Reducing Disk I/O Performance Sensitivity for Large Numbers of Sequential Streams

  • Authors:
  • George Panagiotakis;Michail D. Flouris;Angelos Bilas

  • Affiliations:
  • -;-;-

  • Venue:
  • ICDCS '09 Proceedings of the 2009 29th IEEE International Conference on Distributed Computing Systems
  • Year:
  • 2009

Quantified Score

Hi-index 0.00

Visualization

Abstract

Retrieving sequential rich media content from modern commodity disks is a challenging task. As disk capacity increases, there is a need to increase the number of streams that are allocated to each disk. However, when multiple streams are accessing a single disk, throughput is dramatically reduced because of disk head seek overhead, resulting in requirements for more disks.
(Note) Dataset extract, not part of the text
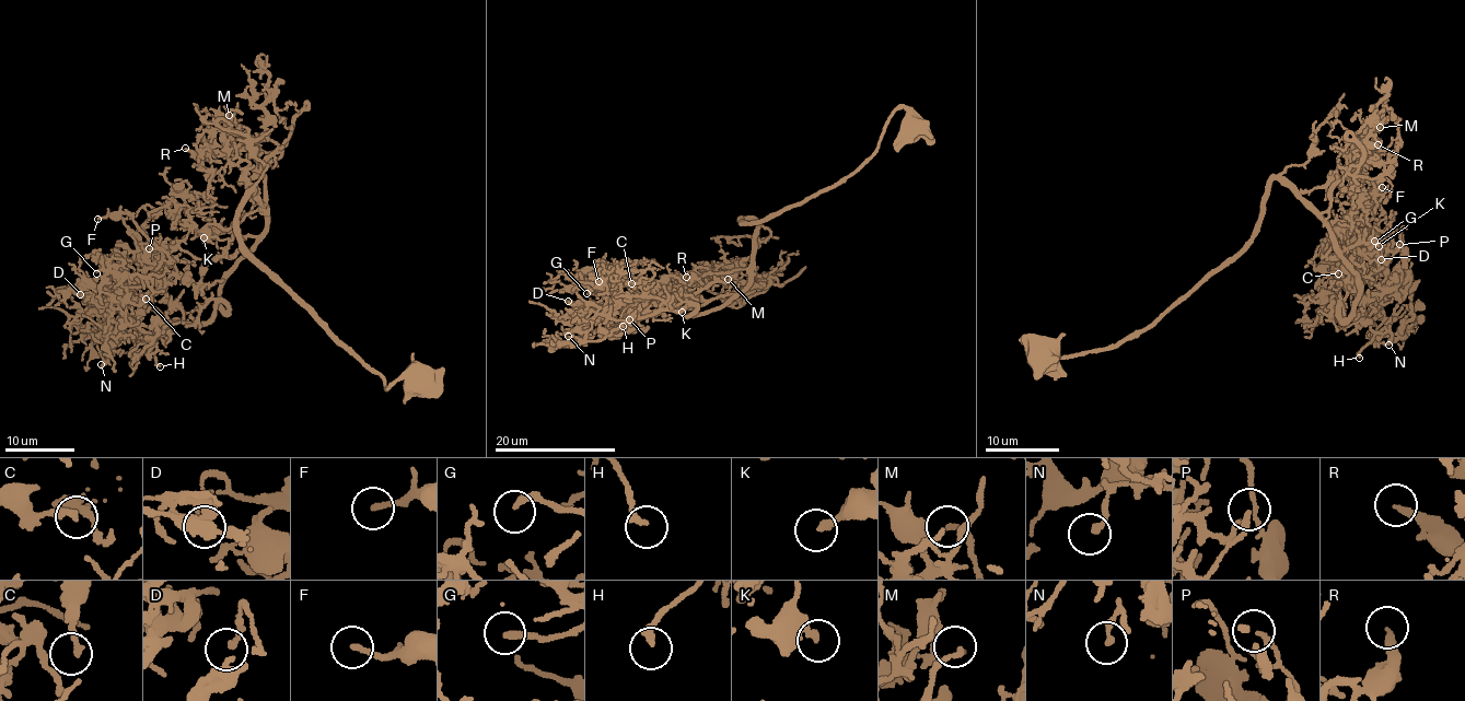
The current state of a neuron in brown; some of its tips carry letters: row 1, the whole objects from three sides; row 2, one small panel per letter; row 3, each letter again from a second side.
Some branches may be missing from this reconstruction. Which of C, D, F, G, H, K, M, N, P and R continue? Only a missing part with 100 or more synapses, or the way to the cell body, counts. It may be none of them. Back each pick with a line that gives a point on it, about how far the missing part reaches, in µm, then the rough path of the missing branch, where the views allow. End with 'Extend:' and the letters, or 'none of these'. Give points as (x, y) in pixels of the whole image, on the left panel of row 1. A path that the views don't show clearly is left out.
K: Place: (204, 237). Missing length about 15 µm. Course of what is missing: (204, 237), (206, 223), (198, 217), (172, 211), (181, 223), (179, 228), (172, 225)
Extend: K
Thus, there is a tradeoff between how many streams should be allowed to access a disk and the total throughput that can be achieved. In this work we examine this tradeoff and provide an understanding of issues along with a practical solution. We use Disksim, a detailed architectural simulator, to examine several aspects of a modern I/O subsystem and we show the effect of various disk parameters on system performance under multiple sequential streams. Then, we propose a solution that dynamically adjusts I/O request streams, based on host and I/O subsystem parameters. We implement our approach in a real system and perform experiments with a small and a large disk configuration. Our approach improves disk throughput up to a factor of 4 with a workload of 100 sequential streams, without requiring large amounts of memory on the storage node. Moreover, it is able to adjust (statically) to different storage node configurations, essentially making the I/O subsystem insensitive to the number of I/O streams used.